2016 Fade huang pian by white2tea |
Do you have what it takes to be a tea vendor? |
A portrait of TwoDog, image by Cwyn, aided by Bioware/EA |
Darker sunshine 2016 Fade |
Fade is
the darker whiskey to Wymm’s sunshine fruit cocktail. Bosch itself is a tea for
lying around and a-voiding, one that demands much attention. My chipped off
sample here doesn’t remind me of Last Thoughts, but then that tea is all about
the bud anyway. But if TwoDog says it’s in there, then it’s in there. The
resemblance is muted, and the name Fade does rather make sense on its own,
given that these leaves are not the full explosive mouth experience of the
original cakes. Nor would I expect them to be like the cakes, not at this price
point.
Side-by-side, 2014 Bingdao (left) and 2016 Fade (right) |
Fade is a must-have if you missed out on Bosch especially.
You can appreciate the same subtle notes here, though muted from the original.
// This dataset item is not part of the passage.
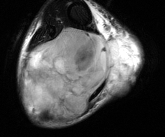
MRI of an extremity soft-tissue mass, one axial slice. Position 36 of 81 along the scan axis. T2-weighted fat-saturated. MR volume resampled by the dataset authors to the PET/CT grid (not the native acquisition matrix). 165 × 137 image matrix. Male patient. Case-level facts recorded for this patient, not image findings: histological type: liposarcoma - round cell; grade: high; site of the primary tumour: right calf.
Outlined on this slice (expert contour drawn on MRI and transferred to this co-registered scan by the dataset authors):
- gross tumour volume (mass): bounding box <21,27,140,120> (left, top, right, bottom; pixels)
Given the source material and price point, I think the Fade is worth going
heavy unless you’re strongly committed to buying only the top cakes at this
point in your collecting. As a storage junkie, I am using my club-acquired Fade
brick as an experimental control sample, and I bought a tong of bricks for my laboratorial
punishment. ‘Nuff said. Still, I wouldn’t rule Wymm out, they recently acquired
some DXS bricks that might be worth a try, yet again another region sourced to
death where full spring cakes may be unaffordable, faked or simply unavailable. Overall, I am not likely to go too far out of my way to acquire huang pian. Fade
is an unusual commitment from me for lesser quality puerh leaves, and very
unlikely without already owning the original cake material and receiving one brick
through the tea club.
What do you think of huang pian? I’m sure the vendors who
have invested in huang pian are interested in your feedback.